:: How to complete this task ::
Copy each line below in which the string "front" occurs.
■ ■ ■ ■
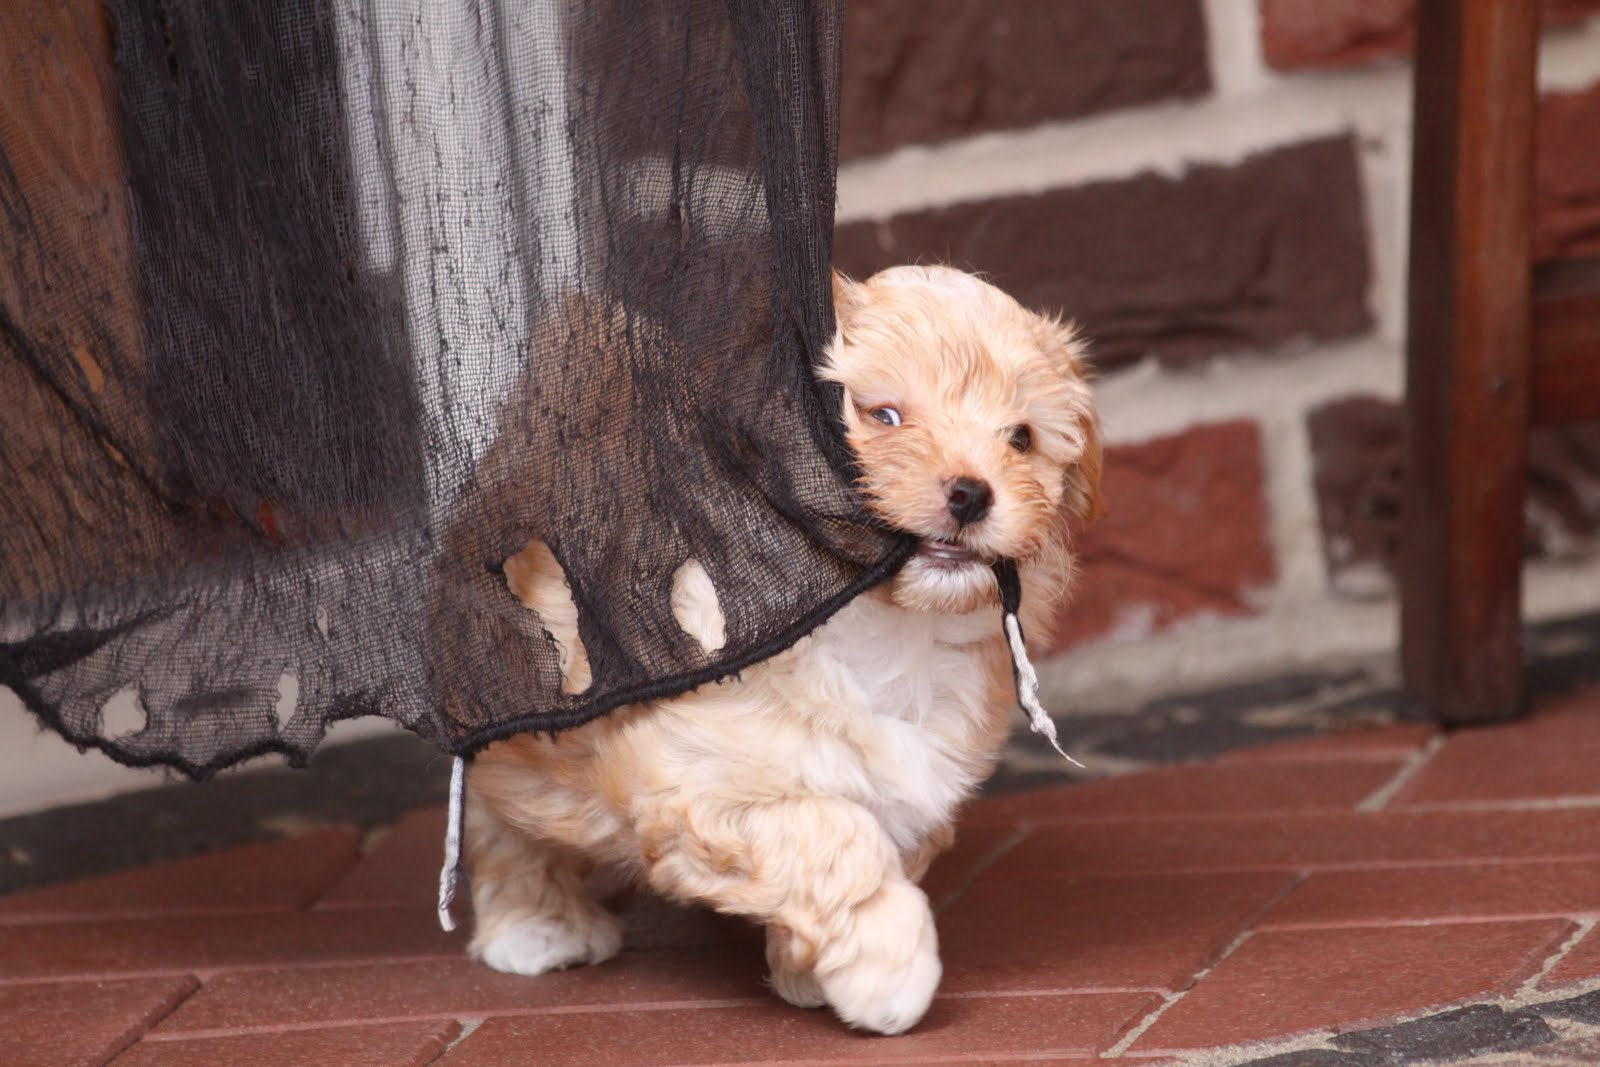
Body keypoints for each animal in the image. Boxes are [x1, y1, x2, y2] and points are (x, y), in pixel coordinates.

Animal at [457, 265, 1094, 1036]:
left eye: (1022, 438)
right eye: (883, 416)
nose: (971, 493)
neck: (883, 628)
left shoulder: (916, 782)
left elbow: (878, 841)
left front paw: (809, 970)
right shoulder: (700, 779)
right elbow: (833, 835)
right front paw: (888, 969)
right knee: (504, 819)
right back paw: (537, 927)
■ ■ ■ ■
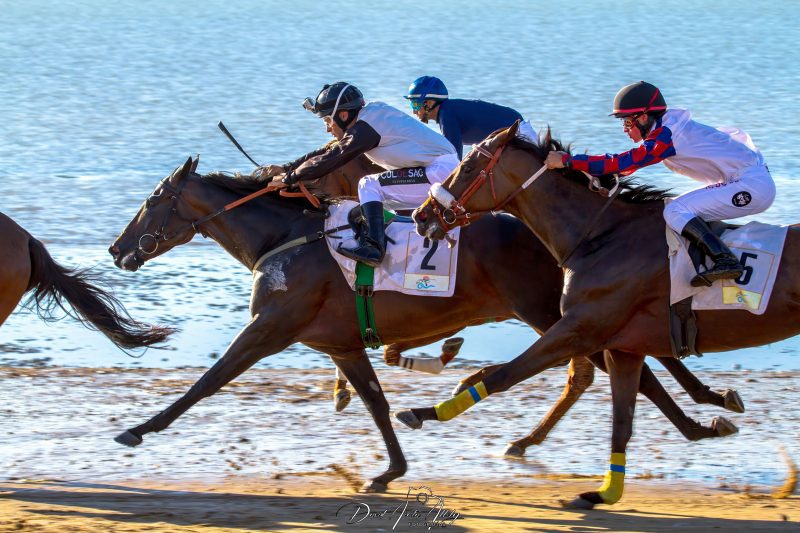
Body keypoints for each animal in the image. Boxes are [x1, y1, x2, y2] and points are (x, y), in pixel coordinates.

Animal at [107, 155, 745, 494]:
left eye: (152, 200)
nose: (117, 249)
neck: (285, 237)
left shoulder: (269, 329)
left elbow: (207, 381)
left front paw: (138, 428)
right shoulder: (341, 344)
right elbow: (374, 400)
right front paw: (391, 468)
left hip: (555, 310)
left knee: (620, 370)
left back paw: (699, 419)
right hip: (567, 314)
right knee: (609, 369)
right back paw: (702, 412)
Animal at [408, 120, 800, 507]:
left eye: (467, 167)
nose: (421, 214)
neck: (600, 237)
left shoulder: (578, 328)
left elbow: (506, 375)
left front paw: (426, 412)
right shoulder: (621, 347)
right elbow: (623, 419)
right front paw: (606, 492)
■ ■ ■ ■
:: Answer ::
left front paw: (809, 970)
right front paw: (888, 969)
left front paw: (138, 428)
right front paw: (391, 468)
left front paw: (426, 412)
right front paw: (606, 492)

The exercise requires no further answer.